Während für den an Segeberg angrenzenden Abschnitt bis zur A 7 derzeit die Planfeststellungsunterlagen für das Fehlerheilungsverfahren ausliegen, liegt seit wenigen Tagen eine weitere Baugenehmigung vor. Madsen: „Im März werden wir den Planfeststellungsbeschluss für den 15-Kilometer-Abschnitt zwischen Glückstadt an der Elbe und der A 23 im Kreis Steinburg auslegen. Damit ist hoffentlich bald ebenfalls die rechtskräftige Voraussetzung für die Durchbindung der Autobahn nach Niedersachsen geschaffen.“ Mehr dazu hier

In das 1.550 Kilometer lange Bundesstraßennetz werde das Land nach den Worten von LBV.SH-Direktor Frank Quirmbach dieses Jahr 131 Millionen Euro investieren. Zu den größten Brocken unter den 50 Vorhaben zählen unter anderem die Grundsanierung der Bundesstraße B 76 im Kreis Plön, die Sanierung der B 5 zwischen Stedesand, Risum und Lindholm im Kreis Nordfriesland oder die Sanierung der B 430 bei Bornhöved im Kreis Segeberg. Zu den größten Landesstraßen-Projekten gehören die Sanierung der Ortsdurchfahrt Schönwalde im Zuge der L 57 im Kreis Ostholstein, die L 69 zwischen Bornhöved und der Gemeinde Berlin im Kreis Segeberg sowie die L 116 (Kreidegrube Saturn) im Kreis Steinburg.
Hier der Überblick über die LBV.SH-Projekte
„Aus dem Sonderprogramm des Bundes werden wir in den kommenden vier bis fünf Jahren insgesamt 40 Projekte realisieren – davon 29 Straßenbaumaßnahmen und den Bau elf neuer Brücken“, so Quirmbach. In diesem Jahr würden davon bereits sechs Vorhaben in den Bau gehen – unter anderem die Sanierung der L 138 zwischen Dingen und St. Michaelisdonn im Kreis Dithmarschen oder der Ersatzneubau der L 120 über die Kremperau im Kreis Steinburg. In das knapp 4.200 Kilometer lange Netz an Kreisstraßen will der LBV.SH in diesem Jahr laut Quirmbach 26 Millionen Euro investieren.

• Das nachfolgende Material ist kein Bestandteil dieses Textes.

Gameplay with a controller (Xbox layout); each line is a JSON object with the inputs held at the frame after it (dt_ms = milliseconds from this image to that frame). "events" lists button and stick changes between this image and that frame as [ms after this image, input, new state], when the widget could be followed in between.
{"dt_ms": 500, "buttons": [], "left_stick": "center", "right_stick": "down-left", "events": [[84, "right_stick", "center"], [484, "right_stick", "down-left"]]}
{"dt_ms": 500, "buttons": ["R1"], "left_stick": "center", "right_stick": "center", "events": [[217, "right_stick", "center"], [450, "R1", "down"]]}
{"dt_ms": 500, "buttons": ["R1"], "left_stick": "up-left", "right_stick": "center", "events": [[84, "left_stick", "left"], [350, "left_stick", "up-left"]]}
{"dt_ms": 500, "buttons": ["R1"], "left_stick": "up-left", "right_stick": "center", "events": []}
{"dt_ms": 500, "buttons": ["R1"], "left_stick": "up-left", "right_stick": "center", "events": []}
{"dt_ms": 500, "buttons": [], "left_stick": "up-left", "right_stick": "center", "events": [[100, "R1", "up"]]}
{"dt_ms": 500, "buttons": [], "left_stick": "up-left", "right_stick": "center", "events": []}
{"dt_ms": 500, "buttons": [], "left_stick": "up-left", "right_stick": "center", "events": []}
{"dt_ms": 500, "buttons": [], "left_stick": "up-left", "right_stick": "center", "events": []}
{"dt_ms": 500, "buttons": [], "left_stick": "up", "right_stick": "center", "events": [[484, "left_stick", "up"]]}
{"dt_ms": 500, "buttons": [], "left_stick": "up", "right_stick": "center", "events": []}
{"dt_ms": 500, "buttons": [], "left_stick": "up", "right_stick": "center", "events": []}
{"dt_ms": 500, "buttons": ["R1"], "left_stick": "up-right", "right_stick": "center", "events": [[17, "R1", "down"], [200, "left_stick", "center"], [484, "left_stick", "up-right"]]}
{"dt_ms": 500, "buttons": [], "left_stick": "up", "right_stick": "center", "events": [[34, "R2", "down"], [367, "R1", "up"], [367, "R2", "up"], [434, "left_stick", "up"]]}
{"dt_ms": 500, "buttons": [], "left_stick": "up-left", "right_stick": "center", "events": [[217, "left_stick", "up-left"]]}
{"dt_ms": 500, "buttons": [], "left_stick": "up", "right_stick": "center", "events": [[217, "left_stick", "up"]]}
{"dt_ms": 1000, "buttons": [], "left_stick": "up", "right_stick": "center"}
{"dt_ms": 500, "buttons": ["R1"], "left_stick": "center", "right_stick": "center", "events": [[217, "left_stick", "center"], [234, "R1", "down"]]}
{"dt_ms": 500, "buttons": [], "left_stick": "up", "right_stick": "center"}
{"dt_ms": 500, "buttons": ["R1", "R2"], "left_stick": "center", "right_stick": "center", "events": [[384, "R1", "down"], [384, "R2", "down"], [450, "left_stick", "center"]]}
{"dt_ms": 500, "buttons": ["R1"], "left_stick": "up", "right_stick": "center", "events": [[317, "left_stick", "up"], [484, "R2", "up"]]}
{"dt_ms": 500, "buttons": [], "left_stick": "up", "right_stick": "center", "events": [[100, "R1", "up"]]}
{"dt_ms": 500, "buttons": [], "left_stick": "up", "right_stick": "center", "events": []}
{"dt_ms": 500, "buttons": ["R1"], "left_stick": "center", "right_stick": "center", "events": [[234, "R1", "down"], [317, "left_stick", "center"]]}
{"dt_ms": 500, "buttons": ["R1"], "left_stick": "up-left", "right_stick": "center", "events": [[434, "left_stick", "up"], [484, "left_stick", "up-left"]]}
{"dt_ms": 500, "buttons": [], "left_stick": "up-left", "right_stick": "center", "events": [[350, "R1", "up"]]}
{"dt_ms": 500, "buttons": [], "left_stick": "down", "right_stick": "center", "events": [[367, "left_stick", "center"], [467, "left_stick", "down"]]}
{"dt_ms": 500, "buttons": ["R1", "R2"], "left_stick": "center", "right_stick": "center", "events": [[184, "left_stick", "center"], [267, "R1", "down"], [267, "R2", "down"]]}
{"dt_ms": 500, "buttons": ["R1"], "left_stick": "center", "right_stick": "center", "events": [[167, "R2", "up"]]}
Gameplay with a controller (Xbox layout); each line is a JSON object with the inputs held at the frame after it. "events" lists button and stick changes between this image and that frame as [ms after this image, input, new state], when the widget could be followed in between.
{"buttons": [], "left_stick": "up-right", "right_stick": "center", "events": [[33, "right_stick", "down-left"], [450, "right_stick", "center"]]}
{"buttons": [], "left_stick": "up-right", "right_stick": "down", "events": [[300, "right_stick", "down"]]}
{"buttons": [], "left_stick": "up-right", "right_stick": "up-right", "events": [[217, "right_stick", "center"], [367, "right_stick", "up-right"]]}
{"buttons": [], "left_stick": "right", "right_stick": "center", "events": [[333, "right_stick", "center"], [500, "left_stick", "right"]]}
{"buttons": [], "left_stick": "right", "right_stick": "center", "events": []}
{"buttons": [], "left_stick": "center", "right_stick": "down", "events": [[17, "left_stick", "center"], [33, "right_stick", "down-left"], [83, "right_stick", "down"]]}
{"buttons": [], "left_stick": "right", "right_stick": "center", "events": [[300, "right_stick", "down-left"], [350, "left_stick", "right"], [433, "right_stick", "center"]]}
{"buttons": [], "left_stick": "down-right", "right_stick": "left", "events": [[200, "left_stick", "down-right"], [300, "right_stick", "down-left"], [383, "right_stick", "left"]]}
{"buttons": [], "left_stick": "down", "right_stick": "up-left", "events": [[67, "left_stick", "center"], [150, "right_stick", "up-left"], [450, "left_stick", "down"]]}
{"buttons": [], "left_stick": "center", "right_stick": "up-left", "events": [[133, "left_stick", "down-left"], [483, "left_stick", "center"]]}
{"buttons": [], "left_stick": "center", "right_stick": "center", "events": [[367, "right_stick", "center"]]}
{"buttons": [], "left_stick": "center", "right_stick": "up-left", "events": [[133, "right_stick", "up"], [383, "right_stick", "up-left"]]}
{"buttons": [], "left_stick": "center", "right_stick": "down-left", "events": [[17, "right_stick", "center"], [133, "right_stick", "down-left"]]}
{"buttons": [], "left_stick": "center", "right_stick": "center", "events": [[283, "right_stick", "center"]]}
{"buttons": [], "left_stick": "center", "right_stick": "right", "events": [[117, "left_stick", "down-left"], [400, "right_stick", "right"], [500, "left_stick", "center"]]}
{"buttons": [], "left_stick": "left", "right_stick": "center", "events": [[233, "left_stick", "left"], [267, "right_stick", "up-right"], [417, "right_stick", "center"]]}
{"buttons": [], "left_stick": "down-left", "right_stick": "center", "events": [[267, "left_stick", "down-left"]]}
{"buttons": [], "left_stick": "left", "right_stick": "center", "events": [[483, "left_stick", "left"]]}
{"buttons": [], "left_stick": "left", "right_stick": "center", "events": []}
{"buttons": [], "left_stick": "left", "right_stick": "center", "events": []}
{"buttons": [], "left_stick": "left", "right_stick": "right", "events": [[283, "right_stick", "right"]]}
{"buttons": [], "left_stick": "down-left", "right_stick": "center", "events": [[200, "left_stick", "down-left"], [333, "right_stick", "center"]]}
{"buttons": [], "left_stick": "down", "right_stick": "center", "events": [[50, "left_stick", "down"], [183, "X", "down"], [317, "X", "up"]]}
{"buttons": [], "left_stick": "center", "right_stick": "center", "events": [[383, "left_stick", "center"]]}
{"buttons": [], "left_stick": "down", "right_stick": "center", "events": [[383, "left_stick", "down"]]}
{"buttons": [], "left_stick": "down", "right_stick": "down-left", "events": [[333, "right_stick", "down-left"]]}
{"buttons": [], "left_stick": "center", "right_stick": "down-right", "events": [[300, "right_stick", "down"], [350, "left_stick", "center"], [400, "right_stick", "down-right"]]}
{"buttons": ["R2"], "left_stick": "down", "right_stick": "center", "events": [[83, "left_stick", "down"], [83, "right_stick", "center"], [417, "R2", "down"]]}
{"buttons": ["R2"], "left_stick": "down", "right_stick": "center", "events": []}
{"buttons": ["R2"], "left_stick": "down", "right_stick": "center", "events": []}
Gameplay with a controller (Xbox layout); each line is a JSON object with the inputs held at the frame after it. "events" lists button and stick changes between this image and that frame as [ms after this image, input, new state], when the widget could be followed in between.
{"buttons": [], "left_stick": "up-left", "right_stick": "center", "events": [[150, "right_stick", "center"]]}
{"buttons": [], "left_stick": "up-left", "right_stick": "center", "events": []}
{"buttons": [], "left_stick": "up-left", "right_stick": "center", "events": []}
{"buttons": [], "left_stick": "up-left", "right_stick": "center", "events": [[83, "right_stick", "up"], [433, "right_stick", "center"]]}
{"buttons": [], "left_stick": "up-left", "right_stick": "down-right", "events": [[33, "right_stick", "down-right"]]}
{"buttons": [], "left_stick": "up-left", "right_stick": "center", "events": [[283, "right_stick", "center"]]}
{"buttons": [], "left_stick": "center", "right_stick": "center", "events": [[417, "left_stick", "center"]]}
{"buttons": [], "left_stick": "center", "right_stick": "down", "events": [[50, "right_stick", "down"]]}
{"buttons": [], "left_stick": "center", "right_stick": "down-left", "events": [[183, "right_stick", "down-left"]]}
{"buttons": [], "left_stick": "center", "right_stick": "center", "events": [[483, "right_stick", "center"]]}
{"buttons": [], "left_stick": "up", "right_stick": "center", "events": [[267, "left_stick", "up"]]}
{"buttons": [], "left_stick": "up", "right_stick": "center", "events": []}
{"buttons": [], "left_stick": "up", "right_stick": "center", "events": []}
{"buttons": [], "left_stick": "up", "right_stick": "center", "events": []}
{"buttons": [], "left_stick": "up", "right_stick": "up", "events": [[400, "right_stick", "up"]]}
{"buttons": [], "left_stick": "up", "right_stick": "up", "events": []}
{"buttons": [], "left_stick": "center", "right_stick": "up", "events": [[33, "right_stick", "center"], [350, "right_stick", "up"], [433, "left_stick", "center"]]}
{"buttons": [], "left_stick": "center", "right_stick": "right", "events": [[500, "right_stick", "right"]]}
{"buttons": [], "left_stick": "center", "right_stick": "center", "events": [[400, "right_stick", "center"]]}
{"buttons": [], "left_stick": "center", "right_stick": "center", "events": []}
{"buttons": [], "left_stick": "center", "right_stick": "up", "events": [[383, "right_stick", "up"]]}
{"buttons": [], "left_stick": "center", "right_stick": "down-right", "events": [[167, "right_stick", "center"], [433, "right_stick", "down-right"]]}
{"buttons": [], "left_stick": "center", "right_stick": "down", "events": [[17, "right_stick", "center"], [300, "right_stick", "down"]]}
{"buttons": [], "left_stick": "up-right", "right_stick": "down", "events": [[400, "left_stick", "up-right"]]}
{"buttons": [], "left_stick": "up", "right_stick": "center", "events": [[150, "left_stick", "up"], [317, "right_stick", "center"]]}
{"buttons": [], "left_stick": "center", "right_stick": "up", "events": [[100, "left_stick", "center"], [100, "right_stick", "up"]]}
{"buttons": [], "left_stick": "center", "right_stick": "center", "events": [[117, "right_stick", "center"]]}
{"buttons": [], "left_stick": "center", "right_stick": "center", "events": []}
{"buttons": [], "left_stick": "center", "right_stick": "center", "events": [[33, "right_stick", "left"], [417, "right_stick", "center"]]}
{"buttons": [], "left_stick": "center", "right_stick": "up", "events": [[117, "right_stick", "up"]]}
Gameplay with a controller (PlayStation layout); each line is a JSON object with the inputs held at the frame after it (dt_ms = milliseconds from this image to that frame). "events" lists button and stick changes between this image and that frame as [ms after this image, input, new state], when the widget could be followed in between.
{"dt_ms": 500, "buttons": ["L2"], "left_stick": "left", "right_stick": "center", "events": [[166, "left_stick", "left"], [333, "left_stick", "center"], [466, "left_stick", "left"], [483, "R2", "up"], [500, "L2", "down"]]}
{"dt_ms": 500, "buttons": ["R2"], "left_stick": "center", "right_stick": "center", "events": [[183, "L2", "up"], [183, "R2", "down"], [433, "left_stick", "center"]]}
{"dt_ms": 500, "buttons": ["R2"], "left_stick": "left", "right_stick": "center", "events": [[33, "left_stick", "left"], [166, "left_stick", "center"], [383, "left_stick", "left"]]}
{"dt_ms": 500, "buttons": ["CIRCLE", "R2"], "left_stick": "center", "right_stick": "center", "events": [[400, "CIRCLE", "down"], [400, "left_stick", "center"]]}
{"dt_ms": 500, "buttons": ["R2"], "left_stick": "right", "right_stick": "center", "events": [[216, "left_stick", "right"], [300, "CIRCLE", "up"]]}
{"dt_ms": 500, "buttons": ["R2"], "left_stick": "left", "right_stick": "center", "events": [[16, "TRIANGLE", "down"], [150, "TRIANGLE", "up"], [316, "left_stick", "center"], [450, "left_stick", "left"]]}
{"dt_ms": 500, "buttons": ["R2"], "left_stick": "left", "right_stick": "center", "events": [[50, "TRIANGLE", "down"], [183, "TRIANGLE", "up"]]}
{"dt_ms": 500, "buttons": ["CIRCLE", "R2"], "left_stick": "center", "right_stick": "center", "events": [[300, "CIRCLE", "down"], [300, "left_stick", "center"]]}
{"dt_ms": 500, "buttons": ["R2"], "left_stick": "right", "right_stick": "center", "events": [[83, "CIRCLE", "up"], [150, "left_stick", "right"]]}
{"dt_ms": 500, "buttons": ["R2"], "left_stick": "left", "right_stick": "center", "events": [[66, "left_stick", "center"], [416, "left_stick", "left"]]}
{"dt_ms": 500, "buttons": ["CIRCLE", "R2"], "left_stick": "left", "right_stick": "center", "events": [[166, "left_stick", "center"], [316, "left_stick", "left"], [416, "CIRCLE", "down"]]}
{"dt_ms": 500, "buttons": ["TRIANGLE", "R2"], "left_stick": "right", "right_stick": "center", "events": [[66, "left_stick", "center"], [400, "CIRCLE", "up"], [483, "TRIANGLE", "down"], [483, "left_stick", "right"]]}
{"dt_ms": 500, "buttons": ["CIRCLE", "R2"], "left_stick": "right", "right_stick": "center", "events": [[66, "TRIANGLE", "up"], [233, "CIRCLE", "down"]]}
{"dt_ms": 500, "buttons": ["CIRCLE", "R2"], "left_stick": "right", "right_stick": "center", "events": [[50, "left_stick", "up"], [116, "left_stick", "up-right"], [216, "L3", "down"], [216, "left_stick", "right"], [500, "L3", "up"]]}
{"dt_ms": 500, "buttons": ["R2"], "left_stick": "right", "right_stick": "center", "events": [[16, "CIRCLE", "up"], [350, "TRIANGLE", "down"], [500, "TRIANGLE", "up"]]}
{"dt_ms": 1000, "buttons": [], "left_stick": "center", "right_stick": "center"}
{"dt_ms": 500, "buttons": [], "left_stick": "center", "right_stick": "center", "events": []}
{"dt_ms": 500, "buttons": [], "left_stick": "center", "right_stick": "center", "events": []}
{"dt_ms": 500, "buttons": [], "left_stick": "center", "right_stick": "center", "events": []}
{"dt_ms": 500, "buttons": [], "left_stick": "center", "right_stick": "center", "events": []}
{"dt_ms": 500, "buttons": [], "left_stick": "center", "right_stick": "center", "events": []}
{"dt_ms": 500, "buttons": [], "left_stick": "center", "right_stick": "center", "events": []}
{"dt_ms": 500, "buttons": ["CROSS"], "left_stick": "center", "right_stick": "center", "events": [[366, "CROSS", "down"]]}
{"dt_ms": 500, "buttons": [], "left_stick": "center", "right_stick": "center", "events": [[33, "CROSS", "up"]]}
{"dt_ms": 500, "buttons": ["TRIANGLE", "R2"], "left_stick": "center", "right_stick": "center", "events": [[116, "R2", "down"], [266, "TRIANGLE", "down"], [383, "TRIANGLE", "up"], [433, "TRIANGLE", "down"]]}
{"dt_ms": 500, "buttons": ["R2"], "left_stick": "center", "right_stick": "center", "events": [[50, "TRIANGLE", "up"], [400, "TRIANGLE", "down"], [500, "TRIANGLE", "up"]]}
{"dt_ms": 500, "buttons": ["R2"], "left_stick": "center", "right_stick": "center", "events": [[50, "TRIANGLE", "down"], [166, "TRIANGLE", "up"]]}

Seitens der Autobahn GmbH des Bundes stehen nach den Worten des Direktors der Niederlassung Nord, Carsten Butenschön, für 2026 vor allem sechs größere Projekte an: Die weitere Sanierung der A 1 zwischen Ratekau (Neuruppersdorf) und Pansdorf sowie zwischen Bad Oldesloe und Bargteheide, außerdem die Sanierung der A 21 zwischen Leezen und Bad Oldesloe-Nord und die Instandsetzung der A 23 zwischen Halstenbek-Krupunder und Halstenbek/Rellingen. „Darüber hinaus werden wir die A 215 zwischen Kiel-West und Kiel-Mitte in Schuss bringen und den vierstreifigen Ausbau der B 404 zur A 21 weiter vorantreiben“, sagte Butenschön. Die Freigabe des Abschnitts zwischen Klein Barkau und Löptin im Kreis Plön sei bereits für das Frühjahr vorgesehen.
Im Plan befinden sich auch die Fortsetzung des vierstreifigen Ausbaus der B 207 zwischen Heiligenhafen und Puttgarden sowie die Vorbereitungen für die neue Fehmarnsundquerung westlich der Fehmarnsundbrücke. DEGES-Bereichsleiterin Steffi Wulke-Eichenberg: „Für den geplanten Absenktunnel streben wir gemeinsam mit der Deutschen Bahn für den Sommer den Planfeststellungsbeschluss an. Und sofern es keine gravierenden Klagen gibt, könnten wir Ende des Jahres mit dem Bau des Tunnels beginnen.“

Mit Blick auf das Radwegenetz in Schleswig-Holstein machte Madsen deutlich, dass auch hier dank der regulären Haushaltsmittel von 15 Millionen Euro jährlich und der zusätzlichen zehn Millionen Euro aus dem Sondervermögen ein Investitionsschub anstehe: „Wir werden in diesem Jahr unter anderem die Radwegerneuerungen an der Landesstraße L 118 zwischen Süderau und Sommerland im Kreis Steinburg sowie an der L 144 zwischen Friedrichskoog und Rathjensdorf im Kreis Dithmarschen sowie im Kreis Ostholstein den Radwegneubau an der L 231 zwischen Rütting und Grube fortsetzen“, sagte der Minister.